Pour Haddad, ce qui est arrivé mercredi était le cauchemar que les Juifs français redoutaient : deux Français de naissance, des Musulmans élevés dans les ecoles françaises, qui se sont radicalisés en prison et sur Internet, prenant les armes et assassinant une douzaine de personnes.
Mais il a aussi souligné un autre danger possible pour la communauté juive, la montée de l’extrémisme politique – l’extrême-droite, qui a recueilli 25 % du vote populaire aux dernières élections, et l’extrême-gauche. Haddad craint que les djihadistes islamistes et l’extrême-droite commencent à lutter l’un contre l’autre dans l’arène politique.
« Si cela arrive, il sera difficile pour les Juifs de se positionner au milieu, et ce sera la fin des Juifs en France parce que je ne crois pas une seconde que l’extrême droite va nous protéger », a-t-il ajouté.
Raphael Haddad (Crédit : autorisation)
Haddad est en passe de devenir père pour la première fois et a décidé de rester en France.

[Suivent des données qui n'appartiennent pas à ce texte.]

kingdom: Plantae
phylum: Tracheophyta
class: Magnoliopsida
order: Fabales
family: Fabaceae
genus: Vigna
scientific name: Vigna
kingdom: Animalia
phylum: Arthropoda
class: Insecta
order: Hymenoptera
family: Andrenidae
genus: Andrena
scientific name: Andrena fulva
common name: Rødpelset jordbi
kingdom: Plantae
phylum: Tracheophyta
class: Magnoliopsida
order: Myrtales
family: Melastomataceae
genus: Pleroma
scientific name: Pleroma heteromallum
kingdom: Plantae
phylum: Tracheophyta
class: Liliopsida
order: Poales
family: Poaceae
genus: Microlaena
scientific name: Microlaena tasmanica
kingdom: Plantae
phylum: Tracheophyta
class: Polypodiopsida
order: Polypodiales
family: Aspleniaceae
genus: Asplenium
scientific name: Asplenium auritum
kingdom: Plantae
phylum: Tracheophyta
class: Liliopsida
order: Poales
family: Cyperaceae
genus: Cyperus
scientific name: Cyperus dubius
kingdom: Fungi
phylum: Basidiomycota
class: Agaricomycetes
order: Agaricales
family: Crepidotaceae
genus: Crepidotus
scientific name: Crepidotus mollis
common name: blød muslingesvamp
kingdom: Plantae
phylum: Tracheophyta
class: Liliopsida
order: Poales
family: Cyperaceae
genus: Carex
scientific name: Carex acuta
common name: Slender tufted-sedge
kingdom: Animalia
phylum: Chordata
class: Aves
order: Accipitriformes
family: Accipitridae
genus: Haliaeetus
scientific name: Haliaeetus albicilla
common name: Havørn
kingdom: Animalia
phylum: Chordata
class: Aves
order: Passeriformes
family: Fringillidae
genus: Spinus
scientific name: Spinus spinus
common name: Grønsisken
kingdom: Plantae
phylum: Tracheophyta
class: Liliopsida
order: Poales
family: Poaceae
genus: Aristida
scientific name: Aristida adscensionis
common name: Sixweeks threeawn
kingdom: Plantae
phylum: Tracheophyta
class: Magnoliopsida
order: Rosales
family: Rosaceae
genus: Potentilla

Il a noté que de nombreux jeunes Français s’installent dans d’autres pays en raison de la situation économique. « Les Juifs ne sont pas une exception», dit-il.
« Jusqu’à présent, je suis en train de me battre … Je me bats pour les Juifs pauvres qui n’ont pas les moyens de partir; Je pense à eux dans ce choix « , explique-t-il.
Mais pour le principal expert de l’antisémitisme le professeur Robert Wistrich, la France est une cause perdue.
« Il est trop tard, ils ne seront pas en mesure de transformer fondamentalement cette situation. Comme une maladie qui n’a pas été traitée pendant plus d’une décennie, la France est maintenant à un stade avancé de la maladie, « a déclaré Wistrich au Times of Israel en août dernier.
Le grand rabbin Korsia n’accepte pas le diagnostic de Wistrich. « Il y a toujours un remède. » dit-il, « Si vous pensez qu’il n’y a pas de solution, vous n’êtes pas juif ».
Etre juif, selon lui, c’est « toujours, toujours, toujours chercher une solution. »
Et de dire : « Lorsque Moïse et son peuple étaient debout en face de la mer Rouge et l’armée égyptienne fonçait sur eux, tout semblait perdu. Mais le peuple juif a dit : ‘Nous avons une solution’. »
« Parfois, la seule façon est d’entrer dans la mer Rouge – d’entrer et de reconstruire une nouvelle solidarité, de reconstruire des liens entre Chrétiens, Protestants, Catholiques, Musulmans et Juifs, et de reconstruire l’espoir », a conclu Korsia.